First, it’s a red herring. The purpose of Kyoto is to establish international political and economic mechanisms for dealing with global warming, by taking the first tentative steps toward a difficult goal. You may as well time me walking to the sidewalk where I parked my car bicycle and then tell me at this rate I will never get home.
Second, Kyoto is a step-by-step process. The second phase (much less third, fourth, etc.) has not even been negotiated yet. How can anyone claim anything about how effective it is going to be? Junk Science and other sources of this propaganda are starting their dubious calculations from the assumption that Kyoto ends in 2012 when round one is over. That is just wrong.

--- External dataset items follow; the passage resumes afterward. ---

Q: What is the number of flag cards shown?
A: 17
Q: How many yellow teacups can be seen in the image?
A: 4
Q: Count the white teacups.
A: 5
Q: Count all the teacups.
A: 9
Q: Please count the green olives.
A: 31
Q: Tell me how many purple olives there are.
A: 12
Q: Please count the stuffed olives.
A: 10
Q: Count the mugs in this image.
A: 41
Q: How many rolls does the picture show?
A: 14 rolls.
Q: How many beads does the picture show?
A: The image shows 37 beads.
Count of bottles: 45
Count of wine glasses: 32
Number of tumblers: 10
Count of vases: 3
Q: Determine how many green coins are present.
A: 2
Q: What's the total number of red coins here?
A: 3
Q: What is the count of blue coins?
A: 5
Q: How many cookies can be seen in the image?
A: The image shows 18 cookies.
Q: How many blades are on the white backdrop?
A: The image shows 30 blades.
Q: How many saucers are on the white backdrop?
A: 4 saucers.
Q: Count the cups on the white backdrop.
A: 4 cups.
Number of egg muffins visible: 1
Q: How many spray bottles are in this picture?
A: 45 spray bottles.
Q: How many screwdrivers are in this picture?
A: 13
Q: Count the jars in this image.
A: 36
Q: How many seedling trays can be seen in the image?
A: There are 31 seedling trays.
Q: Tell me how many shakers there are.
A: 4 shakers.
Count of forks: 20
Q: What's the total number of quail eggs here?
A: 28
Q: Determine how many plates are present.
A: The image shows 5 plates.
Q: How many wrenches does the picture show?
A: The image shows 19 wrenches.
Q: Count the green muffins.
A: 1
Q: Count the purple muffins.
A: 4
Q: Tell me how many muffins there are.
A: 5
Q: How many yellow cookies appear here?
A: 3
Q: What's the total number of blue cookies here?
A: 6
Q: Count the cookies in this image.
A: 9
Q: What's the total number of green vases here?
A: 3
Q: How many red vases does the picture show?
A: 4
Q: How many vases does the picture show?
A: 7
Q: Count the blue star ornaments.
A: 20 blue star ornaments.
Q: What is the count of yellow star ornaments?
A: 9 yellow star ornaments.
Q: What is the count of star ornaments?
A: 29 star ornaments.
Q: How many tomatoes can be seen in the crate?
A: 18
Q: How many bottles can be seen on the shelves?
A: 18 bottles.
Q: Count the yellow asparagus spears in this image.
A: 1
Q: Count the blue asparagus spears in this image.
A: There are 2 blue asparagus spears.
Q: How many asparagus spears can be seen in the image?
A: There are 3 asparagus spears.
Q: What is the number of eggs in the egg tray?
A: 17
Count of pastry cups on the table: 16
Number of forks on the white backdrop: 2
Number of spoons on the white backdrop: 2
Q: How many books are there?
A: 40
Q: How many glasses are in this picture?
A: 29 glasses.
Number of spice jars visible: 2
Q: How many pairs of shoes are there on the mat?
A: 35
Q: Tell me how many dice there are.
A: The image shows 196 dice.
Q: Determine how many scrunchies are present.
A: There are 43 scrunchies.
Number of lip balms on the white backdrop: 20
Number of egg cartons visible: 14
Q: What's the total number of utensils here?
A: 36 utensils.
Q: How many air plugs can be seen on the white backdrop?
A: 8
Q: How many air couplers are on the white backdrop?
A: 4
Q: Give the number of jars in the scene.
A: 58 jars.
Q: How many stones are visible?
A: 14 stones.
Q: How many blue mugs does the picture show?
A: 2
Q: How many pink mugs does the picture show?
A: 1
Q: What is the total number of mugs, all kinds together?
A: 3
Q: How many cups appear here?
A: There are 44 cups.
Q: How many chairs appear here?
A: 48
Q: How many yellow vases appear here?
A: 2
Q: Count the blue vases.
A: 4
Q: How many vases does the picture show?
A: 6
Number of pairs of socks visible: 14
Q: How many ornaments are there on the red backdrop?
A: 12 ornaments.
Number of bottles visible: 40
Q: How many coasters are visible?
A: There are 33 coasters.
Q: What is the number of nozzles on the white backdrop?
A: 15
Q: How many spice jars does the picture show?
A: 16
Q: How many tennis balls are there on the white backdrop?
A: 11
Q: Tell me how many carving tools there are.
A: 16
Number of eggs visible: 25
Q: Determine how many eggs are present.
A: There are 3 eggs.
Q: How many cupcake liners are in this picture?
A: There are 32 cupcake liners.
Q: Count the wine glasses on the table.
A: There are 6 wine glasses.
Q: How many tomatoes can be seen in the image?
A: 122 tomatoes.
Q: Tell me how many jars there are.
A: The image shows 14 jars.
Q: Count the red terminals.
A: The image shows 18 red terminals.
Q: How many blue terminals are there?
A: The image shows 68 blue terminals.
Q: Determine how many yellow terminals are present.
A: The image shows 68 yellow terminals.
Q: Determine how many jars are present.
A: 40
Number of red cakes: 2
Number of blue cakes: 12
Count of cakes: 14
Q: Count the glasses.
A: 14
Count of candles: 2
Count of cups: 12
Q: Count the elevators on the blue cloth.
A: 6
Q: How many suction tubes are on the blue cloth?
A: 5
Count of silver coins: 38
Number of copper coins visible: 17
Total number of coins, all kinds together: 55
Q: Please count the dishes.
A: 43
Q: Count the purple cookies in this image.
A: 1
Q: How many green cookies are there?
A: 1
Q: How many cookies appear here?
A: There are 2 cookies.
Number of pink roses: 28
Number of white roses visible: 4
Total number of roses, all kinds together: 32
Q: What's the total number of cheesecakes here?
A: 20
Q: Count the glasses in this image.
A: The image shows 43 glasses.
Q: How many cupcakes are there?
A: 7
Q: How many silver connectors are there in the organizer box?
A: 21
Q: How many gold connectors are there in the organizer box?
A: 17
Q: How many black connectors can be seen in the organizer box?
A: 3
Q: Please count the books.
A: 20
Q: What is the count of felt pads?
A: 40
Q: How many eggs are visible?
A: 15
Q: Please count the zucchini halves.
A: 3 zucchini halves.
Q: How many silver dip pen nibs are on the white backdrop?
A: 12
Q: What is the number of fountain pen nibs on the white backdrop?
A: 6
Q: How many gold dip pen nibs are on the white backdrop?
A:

Third, the temperature several decades from now is to a large extent already determined by the current energy imbalance, thanks to extra CO2 already in the atmosphere. Short of a complete cessation of emissions today, there is no foreseeable way to avoid the bulk of the warming “in the pipeline.” This is mostly due to the extreme thermal inertia of the oceans and therefore the climate system as a whole. It means that our actions today, or our inaction, will have consequences several decades hence.
Finally, I have a rather personal peeve with people who vociferously criticize any attempt at a solution and yet propose nothing in its place. You’d think if they were so sincerely concerned about how ineffective Kyoto will be (as, frankly, they should be), they would be agitating for more action rather than shrugging their shoulders and saying “I guess we should just sit it out.” It’s like a guy standing on the sidewalk watching all his neighbors fight a house fire, saying “you’ll never make it, you don’t have enough people.”